Kobasa contributed fifteen articles and art reviews to the Boston-based online art journal Big Red & Shiny. Although he is no longer listed as a regular contributor, he has written two additional pieces for the journal since it reappeared in 2012. He has also been a contributing writer for Artes Magazine since its inception in 2009.

=== Some of Kobasa's Essays ===
- "Allegiance to Conscience." The Catholic Worker (2006).
- “Can art change the world?” Yale University Art Gallery (2007)
- “A Lesson for Martha Stewart—And for Us All” Peacework (2004)
- “More Lies from a Machine: Revisiting the Enola Gay” The Nuclear Resister (2004)
- Hartford’s Wadsworth Atheneum with Caravaggio and His Legacy; Portrait of an Executioner: On Painting Stories. Artes Magazine (2013)

==Activism==
Kobasa, whose "seemingly average existence has been punctuated by a dozen arrests and short stints in jail," has participated in a range of nonviolent antiwar and human-rights protests since the late 1960s. These demonstrations—and Kobasa's philosophy—are consistent with postmodern Catholic peace traditions, especially liberation theology and peaceful resistance; he became a conscientious objector in 1967. In his hometown of New Haven, Connecticut, he is regarded a "regular at anti-war actions around town," appearing regularly at rallies there.

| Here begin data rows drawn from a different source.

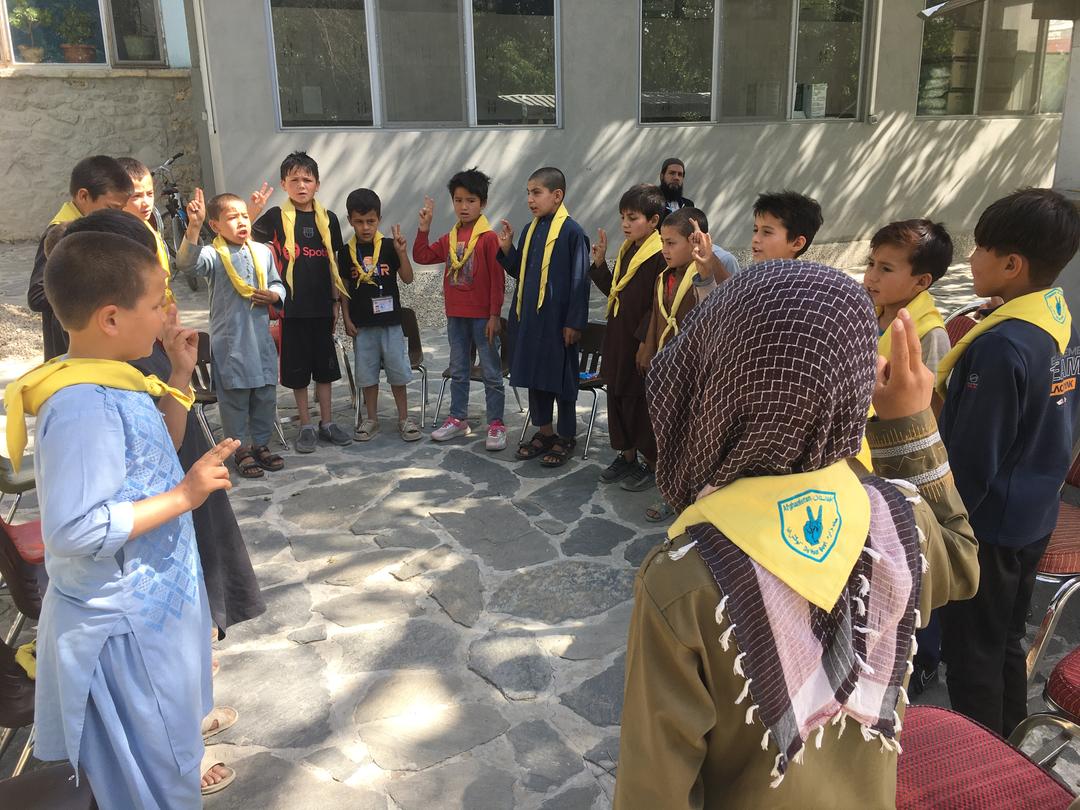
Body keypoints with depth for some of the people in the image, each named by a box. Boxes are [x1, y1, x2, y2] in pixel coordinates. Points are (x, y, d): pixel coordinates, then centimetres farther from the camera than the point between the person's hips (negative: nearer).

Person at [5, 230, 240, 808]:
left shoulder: (110, 384, 2)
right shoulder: (83, 407, -30)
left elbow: (155, 454, 16)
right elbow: (77, 531, -33)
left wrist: (180, 376, 7)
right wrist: (184, 496, -28)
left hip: (151, 604, 9)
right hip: (124, 624, -9)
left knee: (165, 749, 32)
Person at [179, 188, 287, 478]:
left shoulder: (262, 252, 6)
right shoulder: (213, 255, -8)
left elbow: (278, 284, 17)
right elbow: (186, 263, -29)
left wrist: (272, 295, -7)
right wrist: (193, 227, -41)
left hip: (261, 337, 5)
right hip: (230, 341, -4)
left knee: (266, 396, 13)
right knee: (234, 397, 5)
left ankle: (261, 444, 29)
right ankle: (242, 451, 19)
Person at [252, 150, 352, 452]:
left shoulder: (327, 219, 5)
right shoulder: (276, 217, -3)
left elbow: (332, 262, 11)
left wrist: (336, 300, 10)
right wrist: (252, 210, -25)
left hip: (321, 304, 3)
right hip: (291, 305, -3)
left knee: (325, 365, 11)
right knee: (297, 368, 6)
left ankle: (327, 423, 24)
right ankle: (306, 426, 18)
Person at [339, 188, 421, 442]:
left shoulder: (389, 247, -2)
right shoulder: (346, 252, 2)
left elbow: (408, 278, -5)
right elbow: (344, 288, 6)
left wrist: (402, 253, -19)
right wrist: (347, 319, 1)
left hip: (390, 319, -1)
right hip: (362, 323, 1)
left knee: (397, 370, 4)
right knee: (367, 372, 9)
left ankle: (404, 418, 16)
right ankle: (372, 419, 21)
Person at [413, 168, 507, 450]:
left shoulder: (488, 238, -10)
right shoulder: (449, 239, 9)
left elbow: (497, 279, -12)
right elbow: (421, 256, 12)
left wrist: (494, 315, -14)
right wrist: (424, 227, 2)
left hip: (483, 316, -6)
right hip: (456, 315, 6)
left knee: (491, 372, 2)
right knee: (458, 371, 15)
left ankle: (496, 425, 8)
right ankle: (458, 419, 26)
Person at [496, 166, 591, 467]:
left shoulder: (571, 231, -12)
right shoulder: (530, 231, 10)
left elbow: (579, 280, -12)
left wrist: (574, 322, -14)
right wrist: (507, 249, 0)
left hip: (558, 320, -7)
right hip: (529, 318, 7)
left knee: (561, 377, 4)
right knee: (534, 376, 14)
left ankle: (566, 436, 18)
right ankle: (544, 431, 28)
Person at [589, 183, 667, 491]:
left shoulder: (661, 256, -16)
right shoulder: (626, 250, 11)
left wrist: (645, 343, -21)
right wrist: (599, 263, 7)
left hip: (643, 343, -8)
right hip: (618, 338, 9)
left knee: (643, 402, 3)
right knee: (618, 396, 15)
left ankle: (650, 463, 18)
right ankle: (627, 456, 30)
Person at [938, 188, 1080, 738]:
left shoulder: (1002, 344, -26)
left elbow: (971, 459, -22)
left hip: (986, 527, -9)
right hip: (1034, 519, 9)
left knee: (970, 656, 8)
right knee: (1006, 643, 22)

Since the late 1960s he has been active in antiwar demonstrations and resistance, focusing increasingly on antinuclear protests. He acted as "spokesman" for a group of "disarmament activists" active throughout the 1980s in Connecticut. While most of the attention generated by the protests appears to have remained in Connecticut, in some cases Kobasa's statements found a larger audience. The protests were consistently nonviolent, but varied in terms of their degree of activism; in some cases the group would seek to be arrested He was arrested in 1987 for a protest at Electric Boat shipyard in Groton, Connecticut and in 1995 was convicted of vandalizing the Enola Gay at the National Air and Space Museum in Washington, DC.

In responding to the September 11 attacks, Kobasa imagines ground zero, "for all its horror," as a "miniature of destruction, a fragment of the apocalypse" that would be caused by "the use of a single 475 kiloton warhead."

Among his recent activities, Kobasa was the "main facilitator" of an Iraq war memorial established in late 2007 in New Haven's Broadway Triangle, and was a speaker at a 2009 demonstration protesting racial profiling in East Haven, Connecticut organized by Unidad Latina En Acción.^{,}
Much of Kobasa's work as an art critic and curator overlaps with his activism. He arranged for an early 2012 installation at the West Cove Studio Collective in West Haven commemorating the workers who died in the 1911 Triangle Shirtwaist Factory fire in New York City.

==Personal==
Kobasa married Suzanne (or Suzan) C. Ouellette (born ca. 1948) in Meridien, on September 6, 1969. He married Anne E. Somsel (born February 13, 1948) in New Haven on July 12, 1986.